Mass reproduction can not create exacting technological copies of the medium of play of TTRPGs. True, zines and books can be mass produced, but fiction produced by play can not, because it doesn't come from a film projector, but the human imagination itself. Any game text or practice; systems, procedures, settings, modules and the like, all seek to reproduce fiction in some way or another. A player reads a text, and then something is imagined. One player describes their imaginings, and another player imagines it in their own unique way. I think imagination as film projector and game text as film reel works as a rough analogy, except that each individual will reproduce fiction uniquely in their own way, and that fiction produced enters a melting pot of other fiction. 
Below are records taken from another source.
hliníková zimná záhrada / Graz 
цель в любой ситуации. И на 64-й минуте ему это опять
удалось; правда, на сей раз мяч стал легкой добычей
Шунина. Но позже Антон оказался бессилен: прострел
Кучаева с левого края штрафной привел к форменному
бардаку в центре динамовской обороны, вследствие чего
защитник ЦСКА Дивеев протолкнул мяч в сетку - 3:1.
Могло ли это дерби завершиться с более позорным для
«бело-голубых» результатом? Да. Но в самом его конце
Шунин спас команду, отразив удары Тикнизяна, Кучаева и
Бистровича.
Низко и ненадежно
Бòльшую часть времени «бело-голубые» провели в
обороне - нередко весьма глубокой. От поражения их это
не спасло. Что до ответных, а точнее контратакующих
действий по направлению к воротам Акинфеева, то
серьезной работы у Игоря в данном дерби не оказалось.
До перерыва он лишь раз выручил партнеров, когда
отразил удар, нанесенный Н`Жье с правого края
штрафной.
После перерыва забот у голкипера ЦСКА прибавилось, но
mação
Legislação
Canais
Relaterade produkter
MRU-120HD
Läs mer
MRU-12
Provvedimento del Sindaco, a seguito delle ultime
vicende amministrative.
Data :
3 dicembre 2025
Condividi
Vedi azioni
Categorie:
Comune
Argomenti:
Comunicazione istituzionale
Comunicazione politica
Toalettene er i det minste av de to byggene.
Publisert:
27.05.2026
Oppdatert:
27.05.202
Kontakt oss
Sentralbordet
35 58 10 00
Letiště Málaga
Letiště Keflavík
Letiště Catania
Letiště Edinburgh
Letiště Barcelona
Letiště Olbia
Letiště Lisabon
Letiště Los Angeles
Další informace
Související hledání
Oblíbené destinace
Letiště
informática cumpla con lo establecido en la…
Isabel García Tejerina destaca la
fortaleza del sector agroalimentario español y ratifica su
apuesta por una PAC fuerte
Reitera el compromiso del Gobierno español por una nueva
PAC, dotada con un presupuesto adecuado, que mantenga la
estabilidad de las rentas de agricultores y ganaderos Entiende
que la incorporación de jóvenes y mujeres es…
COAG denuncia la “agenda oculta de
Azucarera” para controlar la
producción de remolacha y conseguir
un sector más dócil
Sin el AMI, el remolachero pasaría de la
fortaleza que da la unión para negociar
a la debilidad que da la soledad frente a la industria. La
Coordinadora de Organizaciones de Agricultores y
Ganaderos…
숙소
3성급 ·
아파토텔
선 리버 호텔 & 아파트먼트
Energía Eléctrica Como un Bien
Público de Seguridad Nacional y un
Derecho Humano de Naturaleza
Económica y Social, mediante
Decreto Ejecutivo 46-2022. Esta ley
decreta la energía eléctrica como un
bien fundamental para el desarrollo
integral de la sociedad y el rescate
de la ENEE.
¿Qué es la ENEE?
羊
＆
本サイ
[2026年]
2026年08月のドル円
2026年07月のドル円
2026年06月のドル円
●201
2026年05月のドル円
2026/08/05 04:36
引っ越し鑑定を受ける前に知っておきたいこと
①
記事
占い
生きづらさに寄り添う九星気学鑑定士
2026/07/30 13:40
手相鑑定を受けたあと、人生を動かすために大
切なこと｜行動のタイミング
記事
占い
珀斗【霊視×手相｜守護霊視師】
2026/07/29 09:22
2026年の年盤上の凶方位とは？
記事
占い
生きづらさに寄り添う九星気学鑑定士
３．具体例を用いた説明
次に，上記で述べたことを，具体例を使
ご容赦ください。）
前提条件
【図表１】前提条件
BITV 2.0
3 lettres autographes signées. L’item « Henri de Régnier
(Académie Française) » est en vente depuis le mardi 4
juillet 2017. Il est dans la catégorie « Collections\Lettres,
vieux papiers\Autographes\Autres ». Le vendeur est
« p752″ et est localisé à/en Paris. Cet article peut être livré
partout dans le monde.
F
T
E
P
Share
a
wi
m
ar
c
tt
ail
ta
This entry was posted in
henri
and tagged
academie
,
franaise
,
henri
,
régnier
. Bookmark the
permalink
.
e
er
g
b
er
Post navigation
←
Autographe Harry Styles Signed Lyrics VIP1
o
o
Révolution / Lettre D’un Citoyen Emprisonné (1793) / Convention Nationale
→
TTRPG capital must be removed from the mass reproduction of game texts in order to allow the masses to regulate their own consumption in their desire to know themselves and their class. Benjamin discusses how the number of readers has increased with the growth and extension of the press, and as a result, so have the number or writers and opportunities to write. In our current advanced technological society, nearly anyone can have a blog and an itch page. In TTRPGs, we can move towards the ultimate conclusion of Benjamin's example, where reader and writer are the same, bypassing capital as a mediator. 

TTRPGs give us an opportunity to experience our own unique auras and react to those of others. As we develop a dialogue with the people in our groups through play, and with others in the hobby space through the sharing of our zines and ideas, we can learn to be audience as much as we are artist, to obliterate not aura, but the dualistic view of artist and audience itself.